Валя отказывается от премии
Женские бараки существовали в каждой из наших лагерных зон, но женщин и в лагере, и в поселке – «потомственных вольняшек» либо освобожденных – было много меньше, чем мужчин. Это накладывало свой отпечаток на быт в зоне и за пределами колючей проволоки. Женщины, как бы плохо ни жилось им в остальном, чувствовали себя больше женщинами, чем во многих местах на «материке». За ними ухаживали, им носили дары и хоть их порой – в кругу уголовников – и добывали силой, но добывали как нечто нужное, жизненно важное, в спорах – до поножовщины – с соперниками. Их не унижали фактом своего существования, не подчеркивали ежедневно, что ныне, в силу крупного поредения мужчин, они, женщины, хоть и приобрели первозначимость в труде и семье, но с какой-то иной вышки зрения стерлись во второстепенность. Женщины ценили свое местное значение, оно скрашивало им тяготы сурового заключения и жестокого климата. Я иногда читал письма уехавших подругам, оставшимся на севере: очень часто звучали признания – дура была, что не осталась вольной в Норильске, а удрала назад на тепло и траву. Есть здесь и тепло, и трава, только здесь я никому не нужна, а вкалывать надо почище, чем в Заполярье.
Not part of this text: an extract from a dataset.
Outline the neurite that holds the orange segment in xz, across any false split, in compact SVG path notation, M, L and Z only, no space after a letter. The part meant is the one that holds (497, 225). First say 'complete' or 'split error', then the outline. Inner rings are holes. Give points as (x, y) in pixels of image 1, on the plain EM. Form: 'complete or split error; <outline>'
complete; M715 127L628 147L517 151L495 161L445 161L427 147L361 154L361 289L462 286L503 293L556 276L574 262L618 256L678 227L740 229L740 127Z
Такой порядок существовал до войны и первые годы войны, пока в каждую навигацию по Енисею плыли на север многотысячные мужские этапы. Война радикально переменила положение. Сажать в лагеря молодых «преступивших» мужчин стало непростительной государственной промашкой, их, наскоро «перевоспитав», а чаще и без этого, отправляли на фронт. Это не относилось, естественно, к «пятьдесят восьмой», но и поток искусственно выращиваемых политических заметно поубавился – до конца войны, во всяком случае. И вот тогда прихлест женщин в лагеря стал быстро расти. В основном это были «бытовички», хотя и проституток и профессиональных воровок не убавилось, они просто терялись в густой массе осужденных за административные и трудовые провины.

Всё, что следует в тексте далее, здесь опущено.